Here is one of the earliest passages from the first weeks in the acquaintance, June 2014. The Rameau at the music school.
Mid-morning teh tawas manis—black sugarless tea—on a Chinese corner across from Beringharjo. High tables and chairs with backs, good lighting and fans.
After so long in Singapore, the absence of the Chinese in Central Java was noticeable.
Faris the Arizonan convert had made an unavoidable point earlier in the morning on the return from the music school up a short distance off Sosrowijayan. With his mounting dental problems, soft food was important for Faris; he had spied the sign for bubur in passing.
We had popped into the stall on the way out and returned after his performance, only to find the common Chinese blankness at the encounter with a stranger.
At the stove the woman had not only paid Faris no regard, quickly turning aside, but there had also been a kind of scowl flashed. Something that was not to be endured.
— I'm not going to accept that, Faris declared, turning on his heels and allegro down the steps.
The not uncommon reception from the wary Chinese here, that was in marked contrast to the ready and generous Indos at virtually any encounter. It prompted Faris to recall the terror at the fall of Soeharto.
A room opposite the reception desk at another generic hotel turned out to be the music school Sul had mentioned a number of times, piano one side and two electric keyboards opposite. Dark, drab and tight, the high ceiling was the small concession.
Approaching his mid-seventies, Faris carried a paunch that resulted in a heavy tread. Melanomas had long threatened his pale skin and the last of the teeth were going. (Poor maintenance in earlier years was owned.)
Whereupon at the keys in this lacklustre, unpromising space, a young, energetic and astoundingly nimble sprite suddenly leapt out, as if from behind a fern, with a Rameau improvisation that had been developed decades back by the talented young pianist and his teacher.
Here were racing passages, feinted returns, virtuoso dashes and plunges into sudden depths. The sweep of the movement, its intricacy and force, took a listener away on a breathless chase. You sat flushed listening to that boundless elan.
After the Rameau introduction in the eighteenth century the program progressed steadily in the direction of the present. Two Beethovens and a Schubert were included, before Faris rounded back to Mozart for the finale.
In the event the piece might be found corny, an apology from Faris had preceded the Fur Elise.

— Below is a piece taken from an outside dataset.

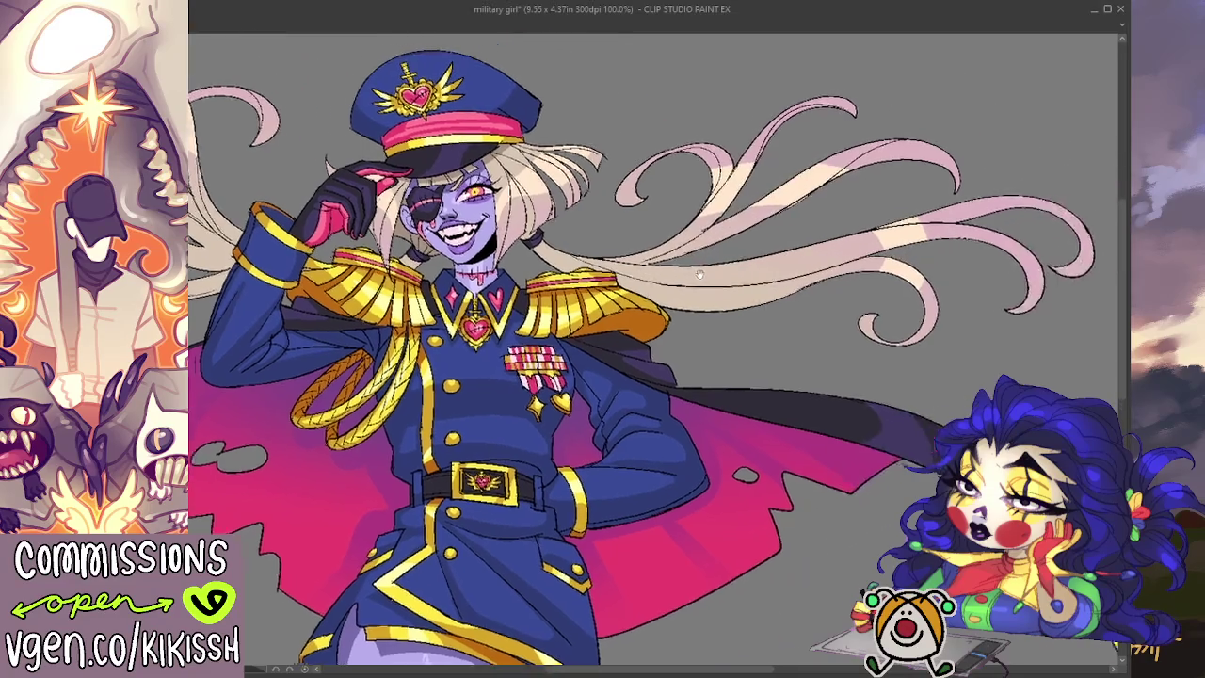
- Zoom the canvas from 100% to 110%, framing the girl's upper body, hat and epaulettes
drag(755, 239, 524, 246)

The Schubert recalled Faris to Brahmas' love for his friend's wife, Clara. Being a gentleman, Johannes had restrained himself, channeling his feeling into his music, Faris explained.
Closely acquainted with unrequited love himself, as was to shortly emerge, Faris infused his interpretations here with the ache of years past.
In earlier years Beethoven had been Faris's favourite; since the colossus had been replaced by Mozart, who gave some little trouble that morning.
The small room contained all this swelling force unleashed by the Arizonan convert, at Rp25,000 for the half hour. On entry it had been assumed the owner of the hotel indulged the old man, providing access to the instrument. It was a small sum to provide for the privilege of the performance.
Outside returning via the bubur stall, the treacherous, broken pavement needed to be negotiated, piles of soft volcanic dirt in a number of places underfoot and pungent fumes from the road, all of which had not been anywhere apparent earlier coming out.
It was often thus after the music, Faris remarked enigmatically.
Faris had forgotten his mask and cap at the hotel. (2014 well before the Pandemic of course. For a number of years Faris had been using some kind of mask against the traffic fumes. Many of the becaks were beginning just then to convert to motorisation, which Faris decried.)